◆ SET TASK ◆
Write a continuation of the essay on privacy and what it means to be a person, starting after its last sentence below.

*** TEXT TO READ ***

Bruce Schneier, a prominent expert in cryptography and other areas of security, regularly provides interesting commentary, sometimes technical in nature and sometimes philosophical or sociological. In his blog post of 2013/07/09, Another Perspective on the Value of Privacy, Schneier merely provides a short quote from and link to an opinion piece at the website of the New York Times: Privacy and the Threat to the Self by Michael P. Lynch.
This opinion piece explores some aspects of what it means to be a person and asks, “What makes your thoughts your thoughts?” after telling us, “[T]he concept of privacy also matters for another, deeper reason. It is intimately connected to what it is to be an autonomous person.” To a traditional Christian, this is actually a contradiction in terms. The true persons, that is—Persons, are Father and Son and Holy Spirit. We can only hope that we will one day receive as gift a more complete nature which will be more truly a state of personhood. Yet, Father and Son and Holy Spirit aren’t autonomous Persons, but rather Persons who fully share all thoughts and feelings and acts. They are one God in the belief of traditional Christianity and yet are truly individuals. Individuals, not autonomous individuals and not individuals who voluntarily become one God by accepting a contractual relationship of sorts. Not by coincidence, this is the older understanding in the West of marriage, to choose one important example. Under that older understanding, though not always explicitly acknowledged, a man and a woman change by the very act of marrying (not always having a ritual basis in Christian history) and take on a new dimension to their communal human beings. In the modern understanding, the bride and the groom remain what they are and only voluntarily enter a contractual relationship which leaves them what they were before.

*** RAW DATA ***

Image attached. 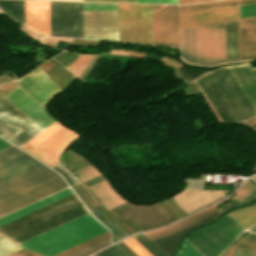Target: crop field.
I'll return each instance as SVG.
<instances>
[{
	"label": "crop field",
	"instance_id": "crop-field-30",
	"mask_svg": "<svg viewBox=\"0 0 256 256\" xmlns=\"http://www.w3.org/2000/svg\"><path fill=\"white\" fill-rule=\"evenodd\" d=\"M73 187L90 209L99 206L96 198L88 191V189L82 183L73 185Z\"/></svg>",
	"mask_w": 256,
	"mask_h": 256
},
{
	"label": "crop field",
	"instance_id": "crop-field-21",
	"mask_svg": "<svg viewBox=\"0 0 256 256\" xmlns=\"http://www.w3.org/2000/svg\"><path fill=\"white\" fill-rule=\"evenodd\" d=\"M110 244L109 231L96 236L86 242H83L75 247H72L55 256H85L93 251H96L106 245Z\"/></svg>",
	"mask_w": 256,
	"mask_h": 256
},
{
	"label": "crop field",
	"instance_id": "crop-field-1",
	"mask_svg": "<svg viewBox=\"0 0 256 256\" xmlns=\"http://www.w3.org/2000/svg\"><path fill=\"white\" fill-rule=\"evenodd\" d=\"M223 123H231L256 115L226 67L195 80Z\"/></svg>",
	"mask_w": 256,
	"mask_h": 256
},
{
	"label": "crop field",
	"instance_id": "crop-field-20",
	"mask_svg": "<svg viewBox=\"0 0 256 256\" xmlns=\"http://www.w3.org/2000/svg\"><path fill=\"white\" fill-rule=\"evenodd\" d=\"M71 194H73L72 190L70 188H67V189H65V190H63L61 192H58V193H56L54 195H51V196H49V197H47L45 199H42V200H40L38 202H35V203H33V204L29 205V206H26V207H24V208H22L20 210H17V211H15L13 213H10V214H8V215H6L4 217H1L0 218V226L4 225V224H6V223H8L10 221H13V220H15V219H17L19 217H22V216H24V215H26L28 213H31V212H33V211H35L37 209H40V208H42V207H44L46 205H49V204H51V203H53L55 201H58V200H60V199H62L64 197H67V196H69Z\"/></svg>",
	"mask_w": 256,
	"mask_h": 256
},
{
	"label": "crop field",
	"instance_id": "crop-field-48",
	"mask_svg": "<svg viewBox=\"0 0 256 256\" xmlns=\"http://www.w3.org/2000/svg\"><path fill=\"white\" fill-rule=\"evenodd\" d=\"M10 145H12V144L0 137V150L8 147Z\"/></svg>",
	"mask_w": 256,
	"mask_h": 256
},
{
	"label": "crop field",
	"instance_id": "crop-field-11",
	"mask_svg": "<svg viewBox=\"0 0 256 256\" xmlns=\"http://www.w3.org/2000/svg\"><path fill=\"white\" fill-rule=\"evenodd\" d=\"M197 64L225 62L224 24L196 27Z\"/></svg>",
	"mask_w": 256,
	"mask_h": 256
},
{
	"label": "crop field",
	"instance_id": "crop-field-39",
	"mask_svg": "<svg viewBox=\"0 0 256 256\" xmlns=\"http://www.w3.org/2000/svg\"><path fill=\"white\" fill-rule=\"evenodd\" d=\"M176 256H201V255L186 241H184L182 249Z\"/></svg>",
	"mask_w": 256,
	"mask_h": 256
},
{
	"label": "crop field",
	"instance_id": "crop-field-44",
	"mask_svg": "<svg viewBox=\"0 0 256 256\" xmlns=\"http://www.w3.org/2000/svg\"><path fill=\"white\" fill-rule=\"evenodd\" d=\"M122 251L128 256H137L130 248H128L123 242L116 244Z\"/></svg>",
	"mask_w": 256,
	"mask_h": 256
},
{
	"label": "crop field",
	"instance_id": "crop-field-31",
	"mask_svg": "<svg viewBox=\"0 0 256 256\" xmlns=\"http://www.w3.org/2000/svg\"><path fill=\"white\" fill-rule=\"evenodd\" d=\"M133 238L138 243H140L152 256H167L143 234H137L133 236Z\"/></svg>",
	"mask_w": 256,
	"mask_h": 256
},
{
	"label": "crop field",
	"instance_id": "crop-field-26",
	"mask_svg": "<svg viewBox=\"0 0 256 256\" xmlns=\"http://www.w3.org/2000/svg\"><path fill=\"white\" fill-rule=\"evenodd\" d=\"M0 9L10 17L25 24L24 1L0 0Z\"/></svg>",
	"mask_w": 256,
	"mask_h": 256
},
{
	"label": "crop field",
	"instance_id": "crop-field-23",
	"mask_svg": "<svg viewBox=\"0 0 256 256\" xmlns=\"http://www.w3.org/2000/svg\"><path fill=\"white\" fill-rule=\"evenodd\" d=\"M256 59V29L240 31V60Z\"/></svg>",
	"mask_w": 256,
	"mask_h": 256
},
{
	"label": "crop field",
	"instance_id": "crop-field-37",
	"mask_svg": "<svg viewBox=\"0 0 256 256\" xmlns=\"http://www.w3.org/2000/svg\"><path fill=\"white\" fill-rule=\"evenodd\" d=\"M19 249H21L19 246L15 245L6 238H0V256H5Z\"/></svg>",
	"mask_w": 256,
	"mask_h": 256
},
{
	"label": "crop field",
	"instance_id": "crop-field-6",
	"mask_svg": "<svg viewBox=\"0 0 256 256\" xmlns=\"http://www.w3.org/2000/svg\"><path fill=\"white\" fill-rule=\"evenodd\" d=\"M119 41L152 44L151 5L118 4Z\"/></svg>",
	"mask_w": 256,
	"mask_h": 256
},
{
	"label": "crop field",
	"instance_id": "crop-field-51",
	"mask_svg": "<svg viewBox=\"0 0 256 256\" xmlns=\"http://www.w3.org/2000/svg\"><path fill=\"white\" fill-rule=\"evenodd\" d=\"M245 121L250 123V124H252V125H254V124H256V117L250 118V119L245 120Z\"/></svg>",
	"mask_w": 256,
	"mask_h": 256
},
{
	"label": "crop field",
	"instance_id": "crop-field-56",
	"mask_svg": "<svg viewBox=\"0 0 256 256\" xmlns=\"http://www.w3.org/2000/svg\"><path fill=\"white\" fill-rule=\"evenodd\" d=\"M69 1H81V0H69Z\"/></svg>",
	"mask_w": 256,
	"mask_h": 256
},
{
	"label": "crop field",
	"instance_id": "crop-field-5",
	"mask_svg": "<svg viewBox=\"0 0 256 256\" xmlns=\"http://www.w3.org/2000/svg\"><path fill=\"white\" fill-rule=\"evenodd\" d=\"M244 230L229 213L214 224L201 228L185 240L202 256H218Z\"/></svg>",
	"mask_w": 256,
	"mask_h": 256
},
{
	"label": "crop field",
	"instance_id": "crop-field-14",
	"mask_svg": "<svg viewBox=\"0 0 256 256\" xmlns=\"http://www.w3.org/2000/svg\"><path fill=\"white\" fill-rule=\"evenodd\" d=\"M16 81L32 99L41 105L62 93L51 79L38 68Z\"/></svg>",
	"mask_w": 256,
	"mask_h": 256
},
{
	"label": "crop field",
	"instance_id": "crop-field-41",
	"mask_svg": "<svg viewBox=\"0 0 256 256\" xmlns=\"http://www.w3.org/2000/svg\"><path fill=\"white\" fill-rule=\"evenodd\" d=\"M238 242L256 245V235L249 233L246 236L239 239Z\"/></svg>",
	"mask_w": 256,
	"mask_h": 256
},
{
	"label": "crop field",
	"instance_id": "crop-field-15",
	"mask_svg": "<svg viewBox=\"0 0 256 256\" xmlns=\"http://www.w3.org/2000/svg\"><path fill=\"white\" fill-rule=\"evenodd\" d=\"M237 21V6L180 13V28Z\"/></svg>",
	"mask_w": 256,
	"mask_h": 256
},
{
	"label": "crop field",
	"instance_id": "crop-field-4",
	"mask_svg": "<svg viewBox=\"0 0 256 256\" xmlns=\"http://www.w3.org/2000/svg\"><path fill=\"white\" fill-rule=\"evenodd\" d=\"M26 116L34 121L43 130L56 122L50 115H48L37 103H35L19 86L4 96ZM0 99V118L27 127L22 132L14 136L13 142L18 145H23L32 137L43 131L21 111L13 106L5 98ZM33 128V129H31Z\"/></svg>",
	"mask_w": 256,
	"mask_h": 256
},
{
	"label": "crop field",
	"instance_id": "crop-field-38",
	"mask_svg": "<svg viewBox=\"0 0 256 256\" xmlns=\"http://www.w3.org/2000/svg\"><path fill=\"white\" fill-rule=\"evenodd\" d=\"M123 242L130 247L138 256H151L140 244H138L132 237L123 240Z\"/></svg>",
	"mask_w": 256,
	"mask_h": 256
},
{
	"label": "crop field",
	"instance_id": "crop-field-55",
	"mask_svg": "<svg viewBox=\"0 0 256 256\" xmlns=\"http://www.w3.org/2000/svg\"><path fill=\"white\" fill-rule=\"evenodd\" d=\"M4 95V93H0V97H2Z\"/></svg>",
	"mask_w": 256,
	"mask_h": 256
},
{
	"label": "crop field",
	"instance_id": "crop-field-35",
	"mask_svg": "<svg viewBox=\"0 0 256 256\" xmlns=\"http://www.w3.org/2000/svg\"><path fill=\"white\" fill-rule=\"evenodd\" d=\"M92 212L95 214L97 218H99L108 227H110L112 231L116 233L118 236H120L121 238L128 236V234H126L123 230H121L118 226L111 222L107 217H105L97 208L92 209Z\"/></svg>",
	"mask_w": 256,
	"mask_h": 256
},
{
	"label": "crop field",
	"instance_id": "crop-field-16",
	"mask_svg": "<svg viewBox=\"0 0 256 256\" xmlns=\"http://www.w3.org/2000/svg\"><path fill=\"white\" fill-rule=\"evenodd\" d=\"M86 213H88L87 209L84 207L83 204H81L75 208H72L64 213H61L55 217H52L46 221L34 225L8 238L14 241L15 243L19 244L25 240H28L34 236H37L43 232H46L52 228H55Z\"/></svg>",
	"mask_w": 256,
	"mask_h": 256
},
{
	"label": "crop field",
	"instance_id": "crop-field-25",
	"mask_svg": "<svg viewBox=\"0 0 256 256\" xmlns=\"http://www.w3.org/2000/svg\"><path fill=\"white\" fill-rule=\"evenodd\" d=\"M226 62L238 61L237 22L225 24Z\"/></svg>",
	"mask_w": 256,
	"mask_h": 256
},
{
	"label": "crop field",
	"instance_id": "crop-field-13",
	"mask_svg": "<svg viewBox=\"0 0 256 256\" xmlns=\"http://www.w3.org/2000/svg\"><path fill=\"white\" fill-rule=\"evenodd\" d=\"M79 204H81L80 200L76 197L75 194H73L67 198H64L22 218L1 226L0 233L8 237Z\"/></svg>",
	"mask_w": 256,
	"mask_h": 256
},
{
	"label": "crop field",
	"instance_id": "crop-field-42",
	"mask_svg": "<svg viewBox=\"0 0 256 256\" xmlns=\"http://www.w3.org/2000/svg\"><path fill=\"white\" fill-rule=\"evenodd\" d=\"M0 126H2L3 128H5L6 130H8L9 132H11L14 135L22 130V128L10 125V124L2 122V121H0Z\"/></svg>",
	"mask_w": 256,
	"mask_h": 256
},
{
	"label": "crop field",
	"instance_id": "crop-field-46",
	"mask_svg": "<svg viewBox=\"0 0 256 256\" xmlns=\"http://www.w3.org/2000/svg\"><path fill=\"white\" fill-rule=\"evenodd\" d=\"M8 256H38V255L30 253L28 251H25V250L21 249V250H19L17 252H14V253H12V254H10Z\"/></svg>",
	"mask_w": 256,
	"mask_h": 256
},
{
	"label": "crop field",
	"instance_id": "crop-field-53",
	"mask_svg": "<svg viewBox=\"0 0 256 256\" xmlns=\"http://www.w3.org/2000/svg\"><path fill=\"white\" fill-rule=\"evenodd\" d=\"M249 64V63H248ZM249 66L251 67V69L253 70V72L256 74V67H252L250 64Z\"/></svg>",
	"mask_w": 256,
	"mask_h": 256
},
{
	"label": "crop field",
	"instance_id": "crop-field-28",
	"mask_svg": "<svg viewBox=\"0 0 256 256\" xmlns=\"http://www.w3.org/2000/svg\"><path fill=\"white\" fill-rule=\"evenodd\" d=\"M246 229L256 222V204L230 212Z\"/></svg>",
	"mask_w": 256,
	"mask_h": 256
},
{
	"label": "crop field",
	"instance_id": "crop-field-32",
	"mask_svg": "<svg viewBox=\"0 0 256 256\" xmlns=\"http://www.w3.org/2000/svg\"><path fill=\"white\" fill-rule=\"evenodd\" d=\"M78 56V54L62 51L50 60L60 64L61 67L66 70L77 59Z\"/></svg>",
	"mask_w": 256,
	"mask_h": 256
},
{
	"label": "crop field",
	"instance_id": "crop-field-17",
	"mask_svg": "<svg viewBox=\"0 0 256 256\" xmlns=\"http://www.w3.org/2000/svg\"><path fill=\"white\" fill-rule=\"evenodd\" d=\"M26 26L50 36L49 2L25 1Z\"/></svg>",
	"mask_w": 256,
	"mask_h": 256
},
{
	"label": "crop field",
	"instance_id": "crop-field-7",
	"mask_svg": "<svg viewBox=\"0 0 256 256\" xmlns=\"http://www.w3.org/2000/svg\"><path fill=\"white\" fill-rule=\"evenodd\" d=\"M84 38L118 41L117 4L83 3Z\"/></svg>",
	"mask_w": 256,
	"mask_h": 256
},
{
	"label": "crop field",
	"instance_id": "crop-field-47",
	"mask_svg": "<svg viewBox=\"0 0 256 256\" xmlns=\"http://www.w3.org/2000/svg\"><path fill=\"white\" fill-rule=\"evenodd\" d=\"M234 246L241 247V248L248 249V250H252V251H256L255 246L246 245V244H242V243H238V242H235Z\"/></svg>",
	"mask_w": 256,
	"mask_h": 256
},
{
	"label": "crop field",
	"instance_id": "crop-field-2",
	"mask_svg": "<svg viewBox=\"0 0 256 256\" xmlns=\"http://www.w3.org/2000/svg\"><path fill=\"white\" fill-rule=\"evenodd\" d=\"M66 186L58 173L44 165L3 182L0 184V216Z\"/></svg>",
	"mask_w": 256,
	"mask_h": 256
},
{
	"label": "crop field",
	"instance_id": "crop-field-54",
	"mask_svg": "<svg viewBox=\"0 0 256 256\" xmlns=\"http://www.w3.org/2000/svg\"><path fill=\"white\" fill-rule=\"evenodd\" d=\"M250 180H252L254 183H256V175L252 178H250Z\"/></svg>",
	"mask_w": 256,
	"mask_h": 256
},
{
	"label": "crop field",
	"instance_id": "crop-field-33",
	"mask_svg": "<svg viewBox=\"0 0 256 256\" xmlns=\"http://www.w3.org/2000/svg\"><path fill=\"white\" fill-rule=\"evenodd\" d=\"M84 1L133 2L132 0H84ZM200 1H208V0H177V4L200 2ZM134 2L176 4L175 0H134Z\"/></svg>",
	"mask_w": 256,
	"mask_h": 256
},
{
	"label": "crop field",
	"instance_id": "crop-field-52",
	"mask_svg": "<svg viewBox=\"0 0 256 256\" xmlns=\"http://www.w3.org/2000/svg\"><path fill=\"white\" fill-rule=\"evenodd\" d=\"M248 230H250V231H252V232H255L256 233V224L254 225V226H252L250 229H248Z\"/></svg>",
	"mask_w": 256,
	"mask_h": 256
},
{
	"label": "crop field",
	"instance_id": "crop-field-43",
	"mask_svg": "<svg viewBox=\"0 0 256 256\" xmlns=\"http://www.w3.org/2000/svg\"><path fill=\"white\" fill-rule=\"evenodd\" d=\"M233 256H256V252L244 250L241 248H235Z\"/></svg>",
	"mask_w": 256,
	"mask_h": 256
},
{
	"label": "crop field",
	"instance_id": "crop-field-34",
	"mask_svg": "<svg viewBox=\"0 0 256 256\" xmlns=\"http://www.w3.org/2000/svg\"><path fill=\"white\" fill-rule=\"evenodd\" d=\"M23 154H25V153L14 145H12L4 150H1L0 151V165L7 161H10L16 157H19Z\"/></svg>",
	"mask_w": 256,
	"mask_h": 256
},
{
	"label": "crop field",
	"instance_id": "crop-field-9",
	"mask_svg": "<svg viewBox=\"0 0 256 256\" xmlns=\"http://www.w3.org/2000/svg\"><path fill=\"white\" fill-rule=\"evenodd\" d=\"M219 203L214 204L171 227L146 232L145 234L170 256L175 250L178 240L182 236L196 226L205 224L219 215L215 207Z\"/></svg>",
	"mask_w": 256,
	"mask_h": 256
},
{
	"label": "crop field",
	"instance_id": "crop-field-12",
	"mask_svg": "<svg viewBox=\"0 0 256 256\" xmlns=\"http://www.w3.org/2000/svg\"><path fill=\"white\" fill-rule=\"evenodd\" d=\"M153 44L179 47L178 6L152 5Z\"/></svg>",
	"mask_w": 256,
	"mask_h": 256
},
{
	"label": "crop field",
	"instance_id": "crop-field-36",
	"mask_svg": "<svg viewBox=\"0 0 256 256\" xmlns=\"http://www.w3.org/2000/svg\"><path fill=\"white\" fill-rule=\"evenodd\" d=\"M174 72L178 73L181 77H183L187 81H192L198 76L206 73L207 71L195 69V70H189L185 68H175Z\"/></svg>",
	"mask_w": 256,
	"mask_h": 256
},
{
	"label": "crop field",
	"instance_id": "crop-field-22",
	"mask_svg": "<svg viewBox=\"0 0 256 256\" xmlns=\"http://www.w3.org/2000/svg\"><path fill=\"white\" fill-rule=\"evenodd\" d=\"M181 56L196 64L195 27L180 29Z\"/></svg>",
	"mask_w": 256,
	"mask_h": 256
},
{
	"label": "crop field",
	"instance_id": "crop-field-24",
	"mask_svg": "<svg viewBox=\"0 0 256 256\" xmlns=\"http://www.w3.org/2000/svg\"><path fill=\"white\" fill-rule=\"evenodd\" d=\"M231 199H239V201L229 202L218 209L219 213L234 207L236 205L247 204L256 199V185L249 180L246 181L237 191L236 195Z\"/></svg>",
	"mask_w": 256,
	"mask_h": 256
},
{
	"label": "crop field",
	"instance_id": "crop-field-50",
	"mask_svg": "<svg viewBox=\"0 0 256 256\" xmlns=\"http://www.w3.org/2000/svg\"><path fill=\"white\" fill-rule=\"evenodd\" d=\"M234 248H235V247H233V246L229 247L227 253H226L224 256H231V254H232Z\"/></svg>",
	"mask_w": 256,
	"mask_h": 256
},
{
	"label": "crop field",
	"instance_id": "crop-field-8",
	"mask_svg": "<svg viewBox=\"0 0 256 256\" xmlns=\"http://www.w3.org/2000/svg\"><path fill=\"white\" fill-rule=\"evenodd\" d=\"M78 136L79 134L56 122L21 147L52 166L59 153Z\"/></svg>",
	"mask_w": 256,
	"mask_h": 256
},
{
	"label": "crop field",
	"instance_id": "crop-field-18",
	"mask_svg": "<svg viewBox=\"0 0 256 256\" xmlns=\"http://www.w3.org/2000/svg\"><path fill=\"white\" fill-rule=\"evenodd\" d=\"M227 69L256 109V76L248 64L231 66L227 67Z\"/></svg>",
	"mask_w": 256,
	"mask_h": 256
},
{
	"label": "crop field",
	"instance_id": "crop-field-10",
	"mask_svg": "<svg viewBox=\"0 0 256 256\" xmlns=\"http://www.w3.org/2000/svg\"><path fill=\"white\" fill-rule=\"evenodd\" d=\"M81 11V3L50 2L51 36L83 38Z\"/></svg>",
	"mask_w": 256,
	"mask_h": 256
},
{
	"label": "crop field",
	"instance_id": "crop-field-19",
	"mask_svg": "<svg viewBox=\"0 0 256 256\" xmlns=\"http://www.w3.org/2000/svg\"><path fill=\"white\" fill-rule=\"evenodd\" d=\"M42 165L25 154L0 166V183Z\"/></svg>",
	"mask_w": 256,
	"mask_h": 256
},
{
	"label": "crop field",
	"instance_id": "crop-field-27",
	"mask_svg": "<svg viewBox=\"0 0 256 256\" xmlns=\"http://www.w3.org/2000/svg\"><path fill=\"white\" fill-rule=\"evenodd\" d=\"M256 16V4L239 6V18ZM240 30L256 28V17L239 19Z\"/></svg>",
	"mask_w": 256,
	"mask_h": 256
},
{
	"label": "crop field",
	"instance_id": "crop-field-3",
	"mask_svg": "<svg viewBox=\"0 0 256 256\" xmlns=\"http://www.w3.org/2000/svg\"><path fill=\"white\" fill-rule=\"evenodd\" d=\"M105 231L107 229L88 213L19 245L52 256Z\"/></svg>",
	"mask_w": 256,
	"mask_h": 256
},
{
	"label": "crop field",
	"instance_id": "crop-field-49",
	"mask_svg": "<svg viewBox=\"0 0 256 256\" xmlns=\"http://www.w3.org/2000/svg\"><path fill=\"white\" fill-rule=\"evenodd\" d=\"M256 3V0H239V5Z\"/></svg>",
	"mask_w": 256,
	"mask_h": 256
},
{
	"label": "crop field",
	"instance_id": "crop-field-45",
	"mask_svg": "<svg viewBox=\"0 0 256 256\" xmlns=\"http://www.w3.org/2000/svg\"><path fill=\"white\" fill-rule=\"evenodd\" d=\"M16 86H18L15 82H11L5 85L0 86V90L5 91V92H10L12 89H14Z\"/></svg>",
	"mask_w": 256,
	"mask_h": 256
},
{
	"label": "crop field",
	"instance_id": "crop-field-29",
	"mask_svg": "<svg viewBox=\"0 0 256 256\" xmlns=\"http://www.w3.org/2000/svg\"><path fill=\"white\" fill-rule=\"evenodd\" d=\"M237 5V0H224L180 6V12Z\"/></svg>",
	"mask_w": 256,
	"mask_h": 256
},
{
	"label": "crop field",
	"instance_id": "crop-field-40",
	"mask_svg": "<svg viewBox=\"0 0 256 256\" xmlns=\"http://www.w3.org/2000/svg\"><path fill=\"white\" fill-rule=\"evenodd\" d=\"M93 256H126L116 246H111Z\"/></svg>",
	"mask_w": 256,
	"mask_h": 256
}]
</instances>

***

◆ RESPONSE ◆
See Einstein and Bohr’s debate on the meaning of reality for a short discussion of Einstein’s position that things are what they are and are not altered by relationships against Bohr’s belief that relationships are primary and shape things. Bohr has won in quantum mechanics but modern advocates of autonomous individuality tell us that human beings are less likely to be changed by relationships than protons and electrons. I could say, only partly tongue-in-cheek, that Bohr belonged to the school of thought founded by St John the Evangelist who taught that we exist because God first loved us.
I’ll be proposing an idea I’ve developed over a number of writings in recent years: those who will become part of the Body of Christ will remain individuals while being truly part of that complete man, as St. Paul termed matters according to some translations. The saved will be persons analogous to the divine Persons while the Body of Christ will be one as God is one.
Having told the reader what my main point is, I’ll move toward it. Lynch goes into greater detail in his essay, Privacy and the Threat to the Self, playing off of Descartes’ strange mixture of insights and outright errors:
[W]hile Descartes’s overall view has been rightly rejected, there is something profoundly right about the connection between privacy and the self, something that recent events should cause us to appreciate. What is right about it, in my view, is that to be an autonomous person is to be capable of having privileged access (in the two senses defined above) to information about your psychological profile—your hopes, dreams, beliefs and fears. A capacity for privacy is a necessary condition of autonomous personhood.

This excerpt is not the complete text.